Bu soru pazartesi günü, Sabah Yazarlar Kulübü olarak gittiğimiz
Rusya'da, Moskova Gazeteciler Cemiyeti'nin tarihi toplantı
salonunda yöneltildi bize. Bundan birkaç yıl önce olsa bu soruya
bir çırpıda cevap verilirdi. Tereddüt etmeden, hepimizin tahmin
edebileceği bir kitabın ismi söylenip konu kapatılırdı. Ne var ki
bu cevap ne o gün için, ne bugün için hakikati kucaklayan bir
mukabele olmazdı. Bunun başlıca nedeni "metnin kalitesi" değil,
"ülkemizin siyasal gerçekliği."
Toplantıda da ifade ettim.
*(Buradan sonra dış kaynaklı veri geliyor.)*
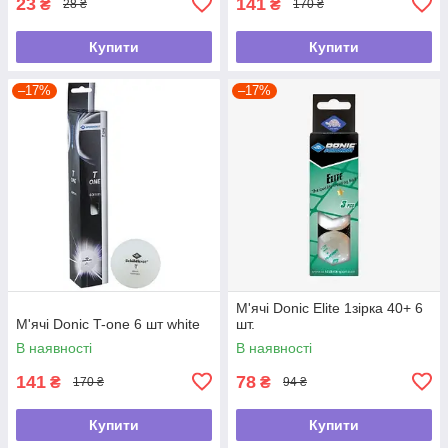
23
141
₴
₴
28 ₴
170 ₴
Купити
Купити
–17%
–17%
М'ячі Donic Elite 1зірка 40+ 6
М'ячі Donic T-one 6 шт white
шт.
В наявності
В наявності
141
78
₴
₴
170 ₴
94 ₴
Купити
Купити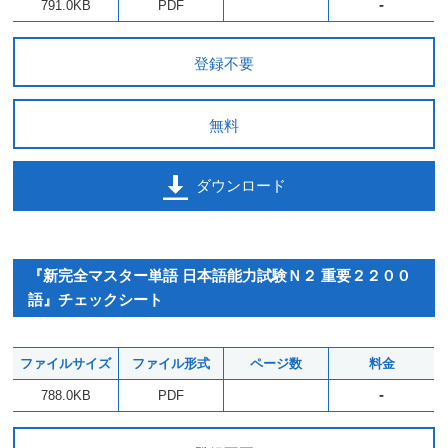
-
791.0KB
PDF
登録不要
無料
ダウンロード
『新完全マスター単語 日本語能力試験Ｎ２ 重要２２００
語』チェックシート
ファイルサイズ
ファイル形式
ページ数
料金
-
788.0KB
PDF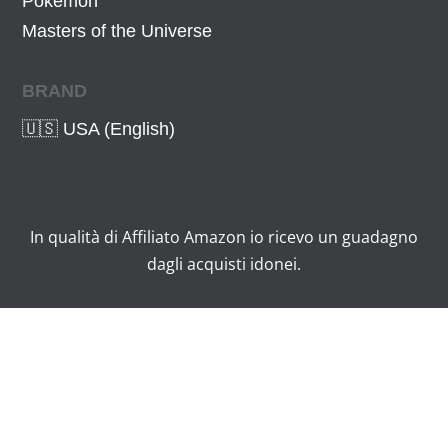
Pokémon
Masters of the Universe
BRAND
🇺🇸 USA (English)
In qualità di Affiliato Amazon io ricevo un guadagno
dagli acquisti idonei.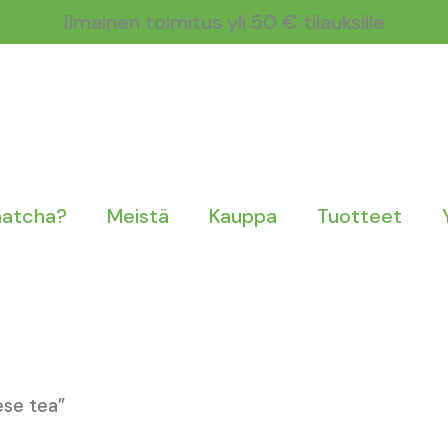
Ilmainen toimitus yli 50 € tilauksille
matcha?
Meistä
Kauppa
Tuotteet
ese tea”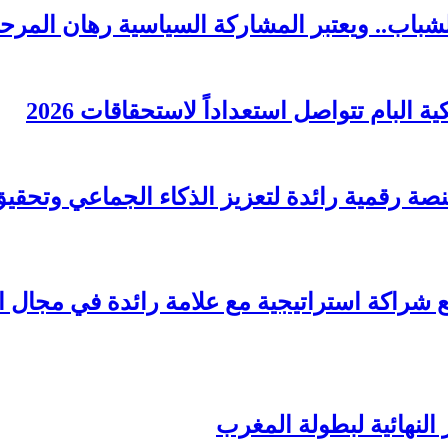
لشباب.. ويعتبر المشاركة السياسية رهان المرحل
البام تتواصل استعداداً لاستحقاقات 2026
قّع شراكة استراتيجية مع علامة رائدة في مجال 
 النهائية لبطولة المغرب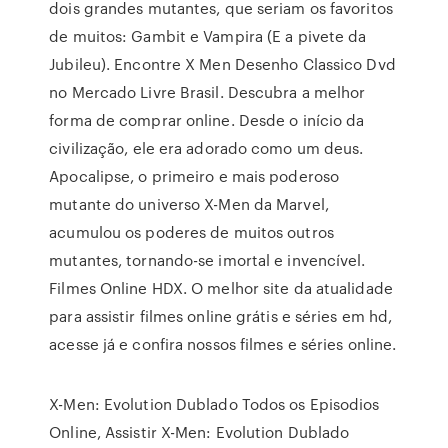
dois grandes mutantes, que seriam os favoritos
de muitos: Gambit e Vampira (E a pivete da
Jubileu). Encontre X Men Desenho Classico Dvd
no Mercado Livre Brasil. Descubra a melhor
forma de comprar online. Desde o início da
civilização, ele era adorado como um deus.
Apocalipse, o primeiro e mais poderoso
mutante do universo X-Men da Marvel,
acumulou os poderes de muitos outros
mutantes, tornando-se imortal e invencível.
Filmes Online HDX. O melhor site da atualidade
para assistir filmes online grátis e séries em hd,
acesse já e confira nossos filmes e séries online.
X-Men: Evolution Dublado Todos os Episodios
Online, Assistir X-Men: Evolution Dublado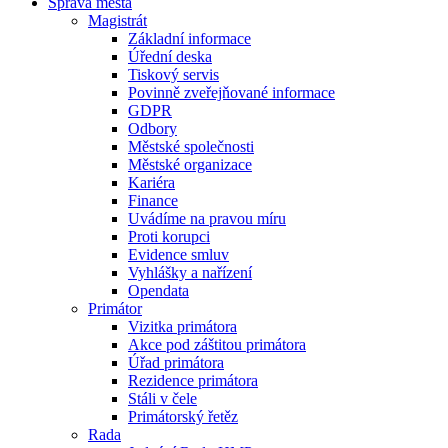
Správa města
Magistrát
Základní informace
Úřední deska
Tiskový servis
Povinně zveřejňované informace
GDPR
Odbory
Městské společnosti
Městské organizace
Kariéra
Finance
Uvádíme na pravou míru
Proti korupci
Evidence smluv
Vyhlášky a nařízení
Opendata
Primátor
Vizitka primátora
Akce pod záštitou primátora
Úřad primátora
Rezidence primátora
Stáli v čele
Primátorský řetěz
Rada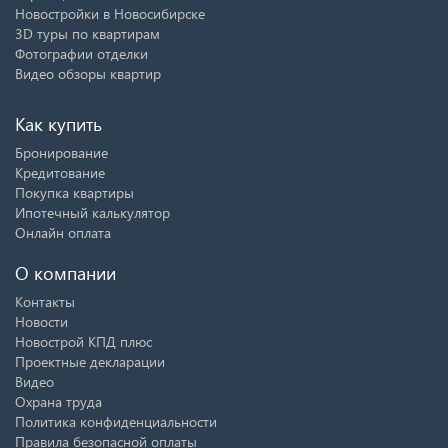
Новостройки в Новосибирске
3D туры по квартирам
Фотографии отделки
Видео обзоры квартир
Как купить
Бронирование
Кредитование
Покупка квартиры
Ипотечный калькулятор
Онлайн оплата
О компании
Контакты
Новости
Новострой КПД плюс
Проектные декларации
Видео
Охрана труда
Политика конфиденциальности
Правила безопасной оплаты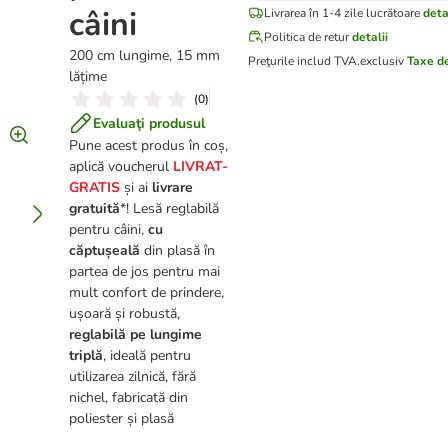
câini
Livrarea în 1-4 zile lucrătoare
deta
Politica de retur
detalii
200 cm lungime, 15 mm
Preţurile includ TVA.
exclusiv
Taxe d
lățime
(
0
)
Evaluaţi produsul
Pune acest produs în coș,
aplică voucherul
LIVRAT-
GRATIS
și ai
livrare
gratuită
*! Lesă reglabilă
pentru câini,
cu
căptușeală
din plasă în
partea de jos pentru mai
mult confort de prindere,
ușoară și robustă,
reglabilă pe lungime
triplă
, ideală pentru
utilizarea zilnică, fără
nichel, fabricată din
poliester și plasă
Son 15 yıllık "Türk dış politikası"nı,
"Rus dış politikası" ile karşılaştırırken çok dikkatli olmak
gerekir. Benzer bir durum İran dış politikası için de geçerli. Öyle
ya da böyle siyasal sistemini tahkim etmiş, sorunsuz biçimde
işleten bir ülkenin dış politikasını formüle etme kabiliyetiyle,
siyasal sistem krizi yaşayan, bu sistem krizini her seferinde
karizmatik bir siyasi liderin müdahale becerisi ile aşan bir
ülkenin dış politikasını formüle etme imkânını karşılaştırmak doğru
değil.
Türkiye son 15 yılda muazzam bir zihniyet dönüşümü yaşadı. Öte
yandan bu süre zarfında da çok büyük mücadeleler verildi. Terör
örgütleri, kapsamlı bir uluslararası desteği de arkalarına alarak
Türkiye'yi istikrarsızlaştırmak ve bölmek için yoğun çaba
harcadılar. PKK terörüne, FETÖ terörü ve DEAŞ terörü de eklendi.
Buna rağmen mücadele sürdü ve devlet elitlerinin elinde bir
oyuncağa dönen siyasal iktidar, halkın eline geçti. Demokratikleşme
adımları Türkiye siyasal hayatının her alanına sirayet etti.